Kalimat terakhirnya itu sukses membuat Zidane tertampar sekali lagi. Dia teringat beberapa waktu, dia terlalu berkata kasar dan menekan wanita itu pada posisi yang sulit. Sekarang hatinya sangat cemas memikirkan apa pandangan Esya terhadapnya.

"Kau tahu, bibirku sulit berkata manis."

"Cobalah. Belajarlah, Zidane. Aku yakin perlahan-lahan memori trauma dan dendammu pada wanita akan menghilang perlahan-lahan." Gavin mencoba memberi secercah harapan pada sahabatnya.

***

"Kira-kira besok—"

Tiba-tiba ponselnya berdering lagi. Tertera nama yang sama seperti awal. Esya berpikir bahwa masih ada perundingan yang mau mereka bicarakan dengannya. Dia langsung menjawab telepon itu.

"Halo …."

Esya belum terbiasa menggunakan telepon. Ini masih terasa sangat canggung baginya.

"Ekhem!" Terdengar suara Zidane tanpa tampilan wajah, artinya itu adalah telepon audio biasa. Esya menghela napas lega. Baginya, wajah kaku Zidane cukup menyeramkan untuk dilihat kedua kalinya.

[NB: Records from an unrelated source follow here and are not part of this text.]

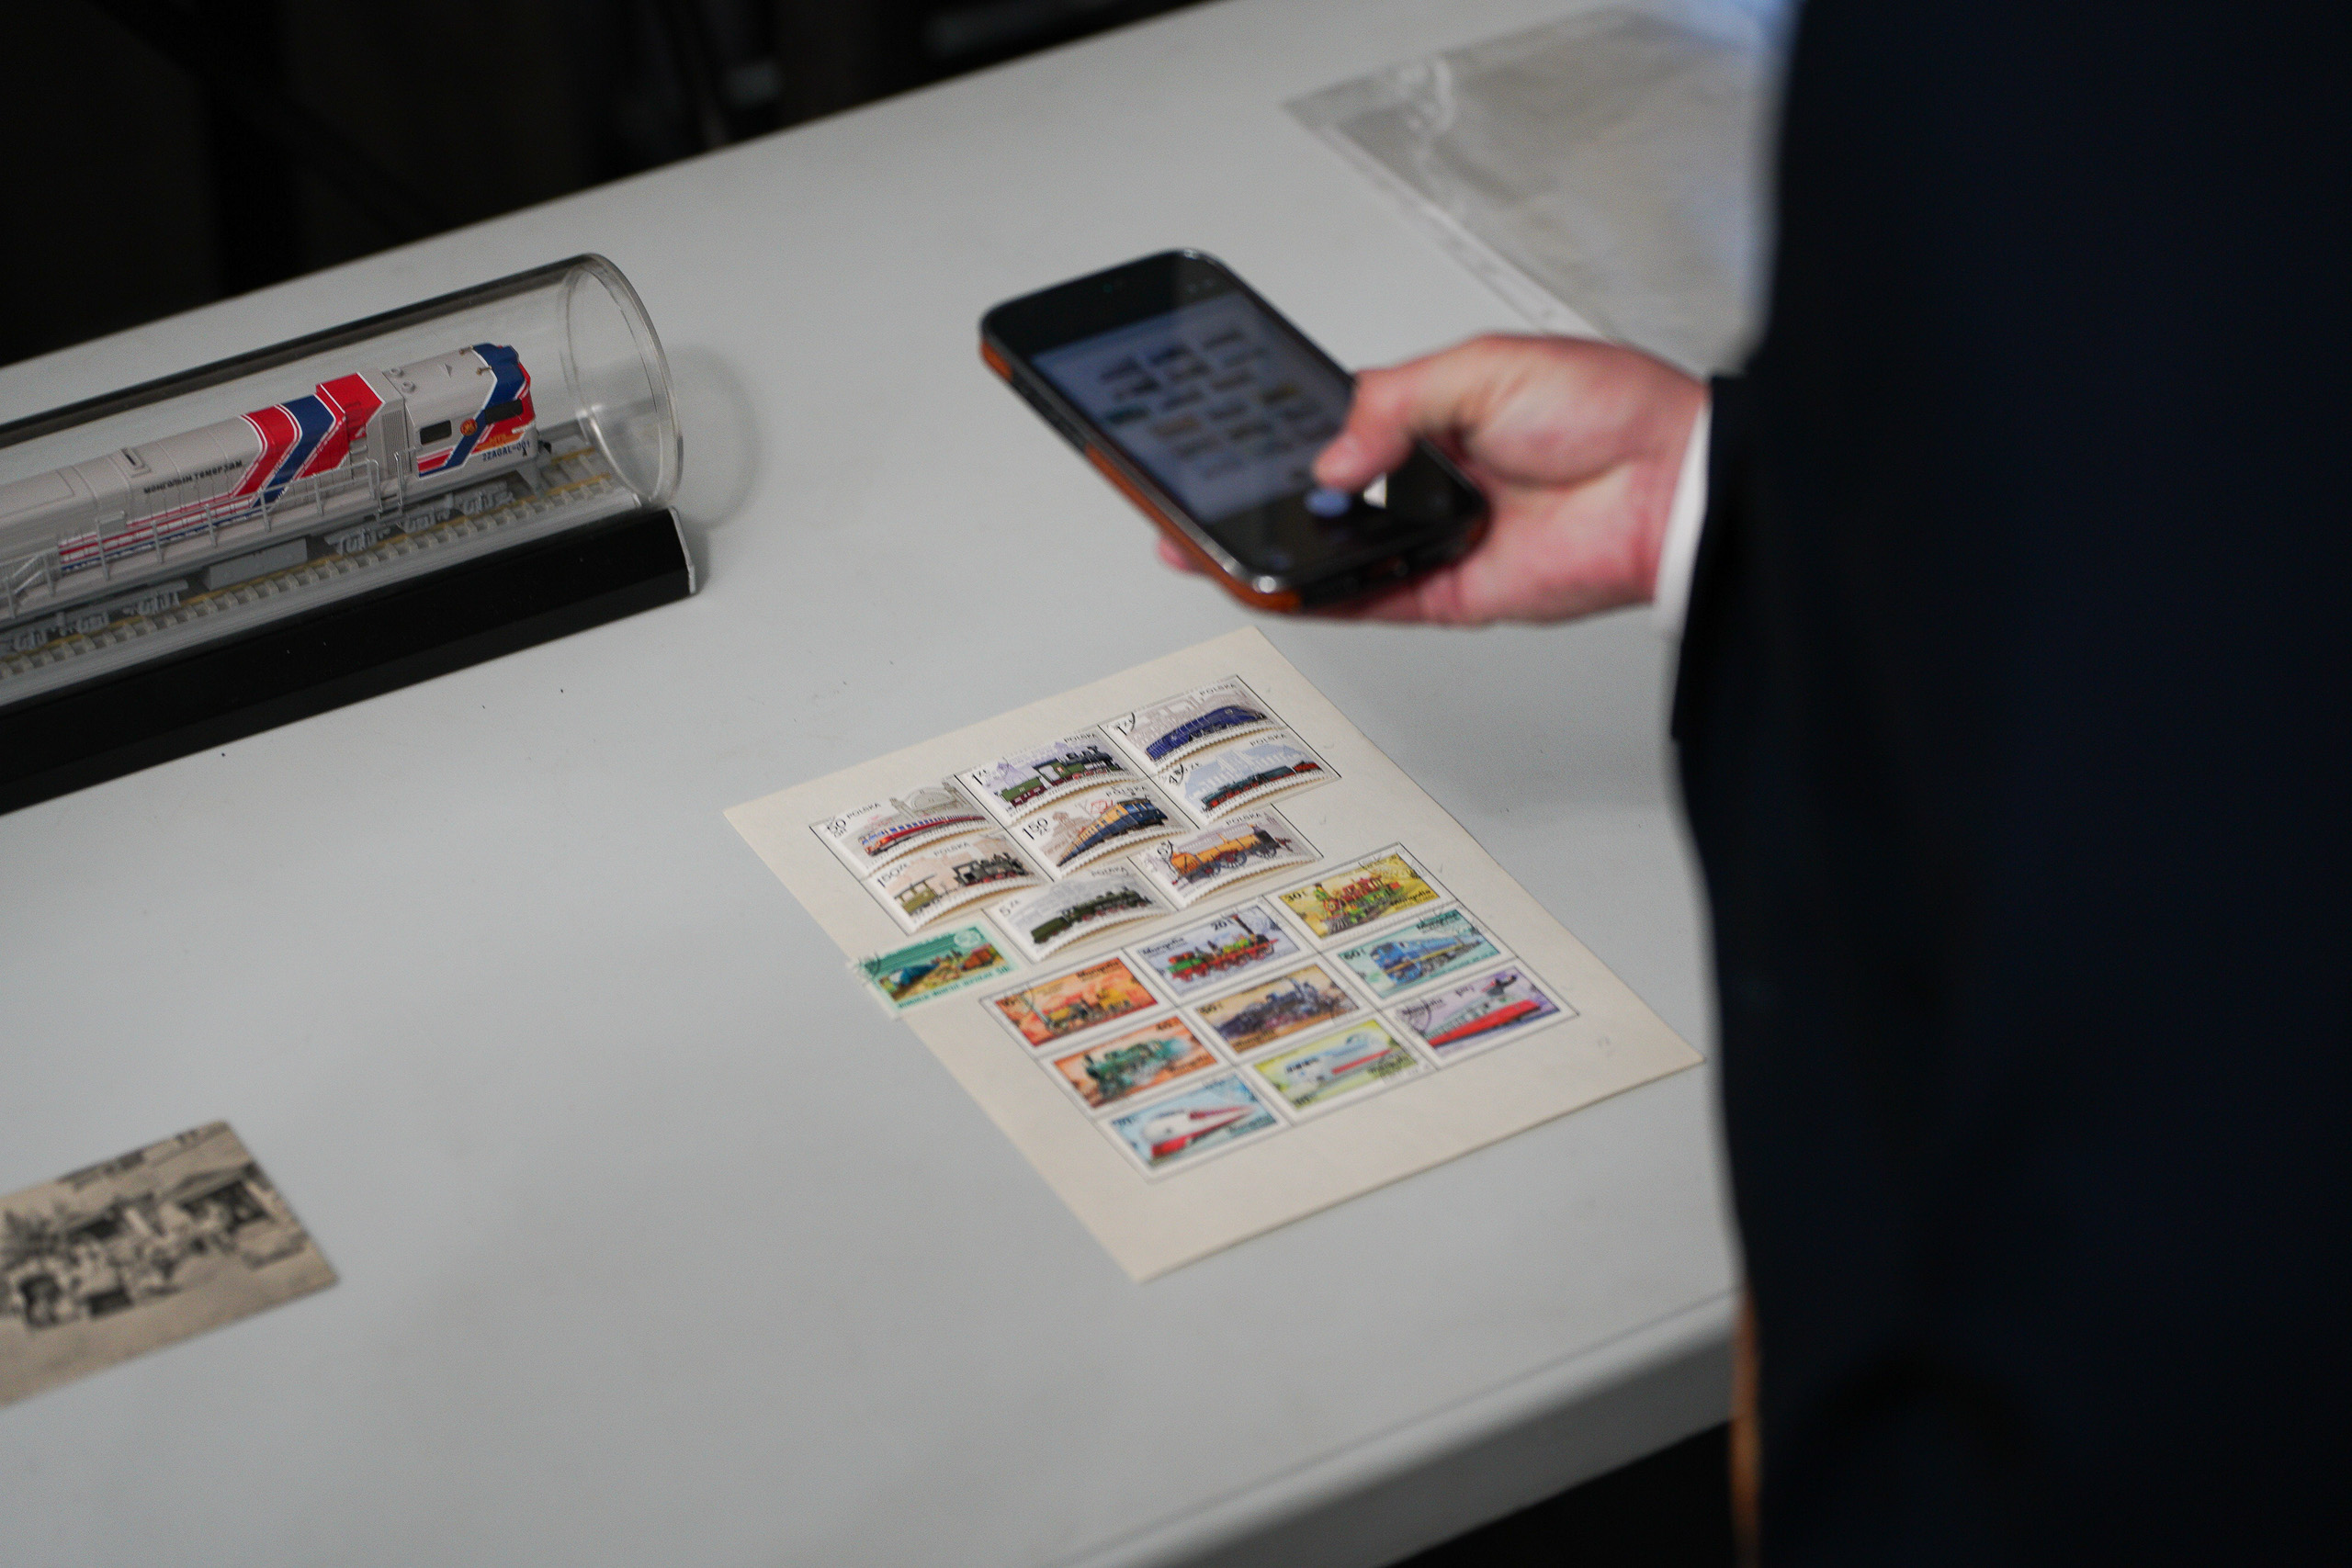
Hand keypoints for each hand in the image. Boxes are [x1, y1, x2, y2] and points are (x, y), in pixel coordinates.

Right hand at [1156, 334, 1705, 624]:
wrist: (1674, 480)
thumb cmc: (1609, 407)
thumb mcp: (1483, 367)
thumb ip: (1391, 406)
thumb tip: (1329, 464)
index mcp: (1431, 415)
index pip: (1328, 431)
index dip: (1272, 439)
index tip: (1213, 438)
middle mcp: (1425, 481)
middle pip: (1317, 502)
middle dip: (1252, 502)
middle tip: (1189, 500)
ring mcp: (1433, 540)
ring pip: (1331, 559)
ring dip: (1271, 554)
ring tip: (1210, 545)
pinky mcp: (1451, 594)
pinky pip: (1369, 603)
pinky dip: (1319, 600)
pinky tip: (1273, 586)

"Iya, Pak. Ada yang bisa dibantu?"

"Lain kali jangan pakai pakaian seperti tadi. Pakailah pakaian yang tertutup rapat! Jika saya melihat kamu sekali lagi memakai pakaian terbuka yang bisa membangkitkan syahwat pria, saya bersumpah akan memecat kamu!"

Tut-

Hatinya sakit sekali mendengar penuturan dari bosnya. Siapapun tahu, saat itu Esya tak sadar sama sekali dan itu berarti dia tidak sengaja. Apa lagi, dia mengangkatnya saat di rumah. Dia bukan jalang murahan yang sedang sengaja memamerkan lekuk tubuhnya. Esya tidak habis pikir bagaimana pikiran negatif bosnya begitu menyudutkan dirinya. Seolah-olah dia sudah sangat hina sekarang.

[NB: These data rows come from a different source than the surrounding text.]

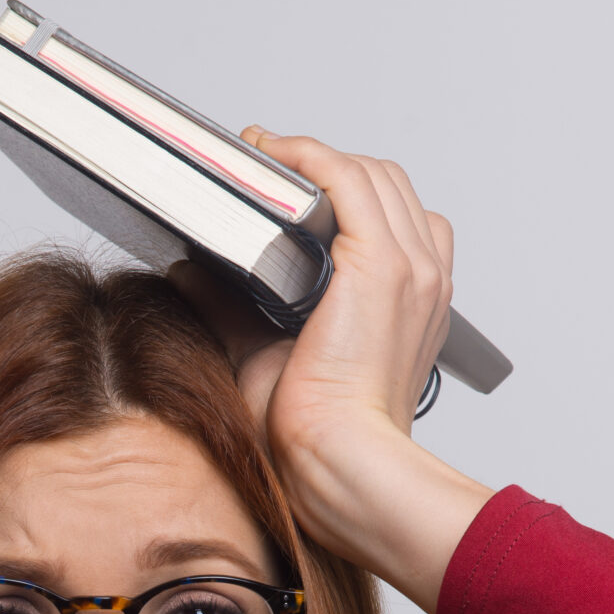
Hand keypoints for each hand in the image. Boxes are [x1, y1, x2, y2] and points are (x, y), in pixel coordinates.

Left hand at [169, 131, 493, 612]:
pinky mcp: (379, 264)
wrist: (339, 460)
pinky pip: (348, 180)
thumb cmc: (313, 434)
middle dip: (333, 170)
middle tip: (273, 168)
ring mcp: (408, 268)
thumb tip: (190, 271)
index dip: (349, 198)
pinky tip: (272, 153)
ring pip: (372, 177)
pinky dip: (310, 157)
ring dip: (318, 158)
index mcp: (412, 306)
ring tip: (267, 156)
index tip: (295, 194)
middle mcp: (422, 280)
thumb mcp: (265, 357)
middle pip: (389, 189)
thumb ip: (232, 310)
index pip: (398, 223)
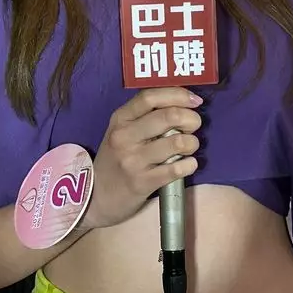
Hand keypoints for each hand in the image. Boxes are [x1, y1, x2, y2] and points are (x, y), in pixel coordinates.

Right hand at [81, 87, 201, 231]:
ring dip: (192, 142)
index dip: (178, 95)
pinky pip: (176, 169)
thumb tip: (183, 102)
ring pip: (177, 142)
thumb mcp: (121, 131)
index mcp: (120, 118)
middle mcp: (124, 136)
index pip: (150, 97)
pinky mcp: (142, 182)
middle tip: (194, 126)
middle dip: (191, 119)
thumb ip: (145, 115)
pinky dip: (190, 164)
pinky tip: (188, 164)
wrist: (97, 197)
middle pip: (169, 116)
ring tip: (189, 147)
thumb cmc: (116, 159)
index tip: (195, 100)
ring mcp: (133, 160)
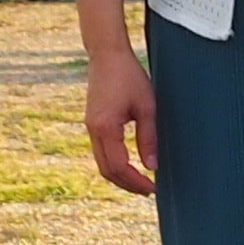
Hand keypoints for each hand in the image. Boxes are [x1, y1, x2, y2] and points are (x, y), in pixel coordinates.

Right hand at [86, 45, 159, 194]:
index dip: (136, 182)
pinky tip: (130, 166)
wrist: (107, 54)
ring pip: (102, 163)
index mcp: (105, 127)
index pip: (119, 167)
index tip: (153, 189)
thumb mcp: (147, 107)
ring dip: (120, 177)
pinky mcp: (92, 123)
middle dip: (128, 185)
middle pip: (107, 171)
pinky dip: (114, 164)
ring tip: (141, 182)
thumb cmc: (129, 76)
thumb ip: (149, 138)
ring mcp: (89, 127)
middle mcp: (93, 130)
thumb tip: (152, 167)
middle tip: (149, 190)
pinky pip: (100, 152)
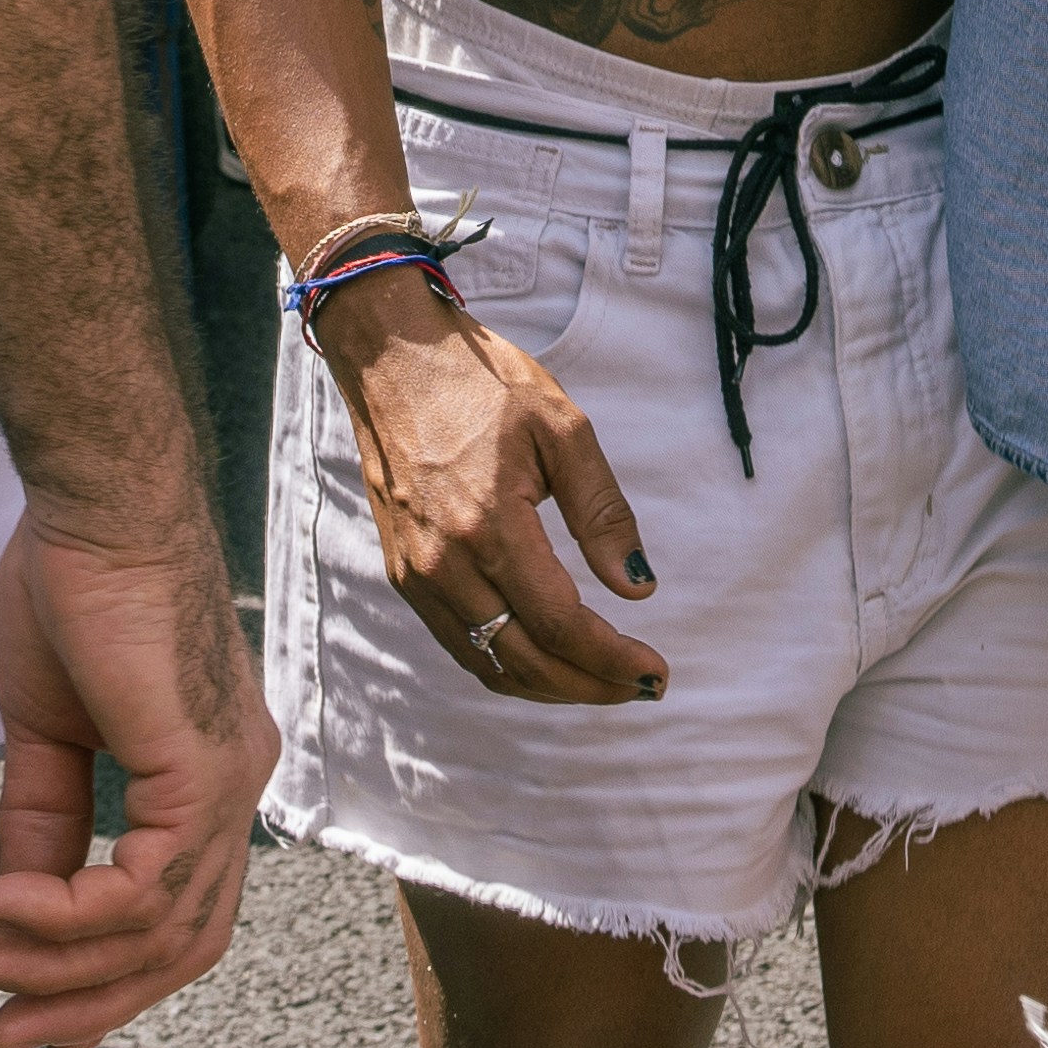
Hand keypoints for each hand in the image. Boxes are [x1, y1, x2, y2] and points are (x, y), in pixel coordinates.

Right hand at [0, 502, 260, 1047]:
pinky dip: (67, 912)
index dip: (114, 982)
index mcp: (209, 774)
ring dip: (61, 966)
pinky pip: (143, 885)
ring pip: (162, 929)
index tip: (39, 1025)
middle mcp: (238, 785)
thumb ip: (46, 821)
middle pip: (184, 947)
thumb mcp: (48, 732)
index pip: (180, 914)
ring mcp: (230, 778)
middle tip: (4, 1036)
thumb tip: (19, 909)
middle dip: (89, 1001)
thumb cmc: (72, 588)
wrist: (91, 502)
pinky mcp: (203, 765)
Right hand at [336, 293, 669, 705]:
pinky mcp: (403, 573)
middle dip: (590, 686)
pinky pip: (460, 643)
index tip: (656, 674)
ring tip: (604, 680)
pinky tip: (549, 655)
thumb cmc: (481, 383)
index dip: (613, 661)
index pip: (560, 626)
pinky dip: (508, 665)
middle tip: (642, 687)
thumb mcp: (563, 429)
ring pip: (489, 664)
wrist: (391, 360)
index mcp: (489, 526)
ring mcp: (417, 574)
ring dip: (551, 686)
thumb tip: (639, 586)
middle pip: (525, 662)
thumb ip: (603, 513)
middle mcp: (444, 564)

Dia berurai air mata, memeluk erat-erat guling itu. Padahal, rasanya, baru saja ingin bangkit, tapi hatinya harus merasakan sakit yang luar biasa. Zidane, bos otoriternya itu, sangat mirip dengan cara sang ayah memperlakukannya.

Sementara itu …

BUGH!!!

Zidane berkali-kali melampiaskan emosinya pada samsak tinju gantung yang terletak di ruang olahraga rumah mewah itu.

Hatinya merasa sangat bersalah pada Esya. Dia merasa seperti sudah membuatnya menangis. Ini terasa aneh, ini merupakan pertama kalinya seorang Zidane memercayai insting hatinya. Biasanya lelaki itu menyangkalnya dengan percaya diri.

Zidane mengusap wajahnya kasar. Sesaat meneguk habis sebotol air mineral. Dia terduduk di sofa seorang diri. Entah mengapa, suasana hatinya berubah menjadi amat nyeri. Sampai-sampai kini tak sadar air matanya telah berurai.

"Saya nggak maksud … sungguh … hiks …" Sesaat dia menampar wajah dengan kencang. Zidane sangat geram dengan dirinya sendiri. Dia tak bisa membayangkan seberapa sedihnya Esya saat ini, jika wanita itu menyimpan semua perkataannya dalam hati.

Disaat dirinya dalam posisi sulit, teleponnya berdering. Entah siapa yang berani meneleponnya di tengah malam seperti ini. Zidane menoleh, dan langsung mengangkat teleponnya.

"Halo!" sapanya dengan napas memburu.

Terdengar tawaan kecil dari lawan bicaranya.

"Bagaimana? Kamu sudah persiapkan rencana esok? Jangan sampai gagal—"

Kebiasaan buruk Zidane, gemar menyangkal ucapan orang lain. Sifatnya yang sangat egois serta tak mau terkalahkan oleh siapapun membuat dia tak punya teman selain Gavin dan Hendrick.

"Belum … bagaimana mau memperbaiki suasananya kalau sudah rusak? Hah!" Zidane menyugar rambutnya yang basah oleh keringat. Dia terlihat frustasi.

"Kamu mengamuk lagi padanya?" tanya Gavin terkekeh mengejek.

"Ya … begitulah …," ucapnya pasrah "Jadi saya harus apa?" tanyanya dengan suasana hati yang mulai mereda.